▶ Problem to solve:
Lines from the opening of the material through the line containing "praktyczne przykłady zza pierwszego stołu" must be duplicated word for word. Pictures are not.

▶ Supplied data:

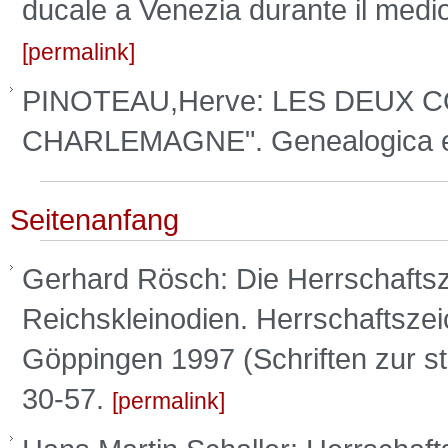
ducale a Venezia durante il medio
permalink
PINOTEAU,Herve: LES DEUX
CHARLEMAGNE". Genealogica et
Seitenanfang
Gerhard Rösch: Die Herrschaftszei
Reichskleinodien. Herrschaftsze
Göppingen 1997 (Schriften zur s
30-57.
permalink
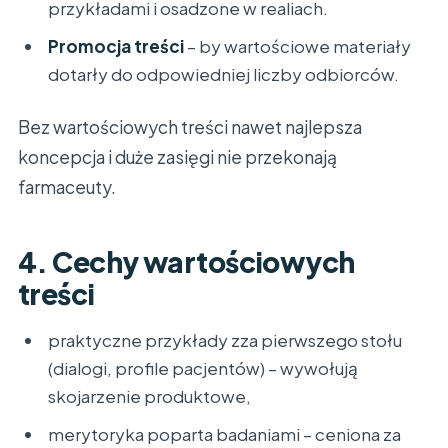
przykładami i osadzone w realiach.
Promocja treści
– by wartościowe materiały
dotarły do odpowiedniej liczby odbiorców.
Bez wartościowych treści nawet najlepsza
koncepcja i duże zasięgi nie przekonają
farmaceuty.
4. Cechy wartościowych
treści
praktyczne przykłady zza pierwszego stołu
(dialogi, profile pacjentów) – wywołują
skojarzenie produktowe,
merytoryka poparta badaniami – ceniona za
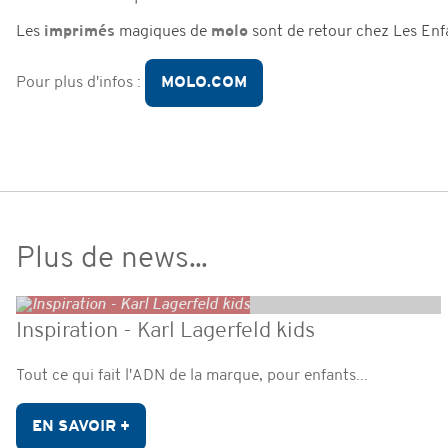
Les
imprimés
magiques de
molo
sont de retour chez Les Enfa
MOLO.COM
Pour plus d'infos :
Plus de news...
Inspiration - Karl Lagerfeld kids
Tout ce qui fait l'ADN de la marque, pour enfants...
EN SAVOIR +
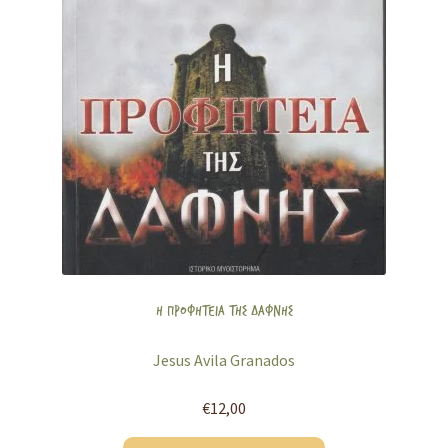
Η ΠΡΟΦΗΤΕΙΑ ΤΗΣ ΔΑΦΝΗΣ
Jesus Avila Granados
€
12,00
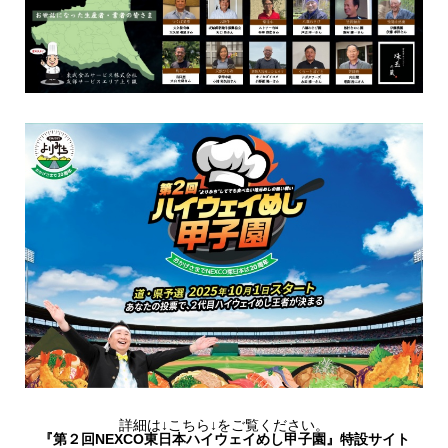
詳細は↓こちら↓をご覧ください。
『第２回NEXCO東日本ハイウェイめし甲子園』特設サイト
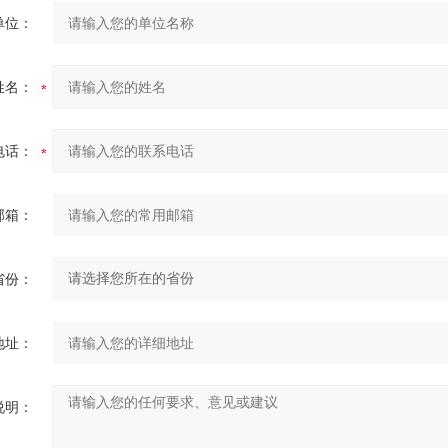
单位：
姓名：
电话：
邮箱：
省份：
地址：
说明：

▶ Exercise response:
ducale a Venezia durante il medio
permalink
PINOTEAU,Herve: LES DEUX
CHARLEMAGNE". Genealogica et
Seitenanfang
Gerhard Rösch: Die Herrschaftszei
Reichskleinodien. Herrschaftsze
Göppingen 1997 (Schriften zur s
30-57.
permalink
przykładami i osadzone w realiach.
Promocja treści
– by wartościowe materiały
dotarły do odpowiedniej liczby odbiorców.
Bez wartościowych treści nawet najlepsza
koncepcja i duże zasięgi nie przekonają
farmaceuty.
4. Cechy wartościowych
treści
praktyczne przykłady zza pierwszego stołu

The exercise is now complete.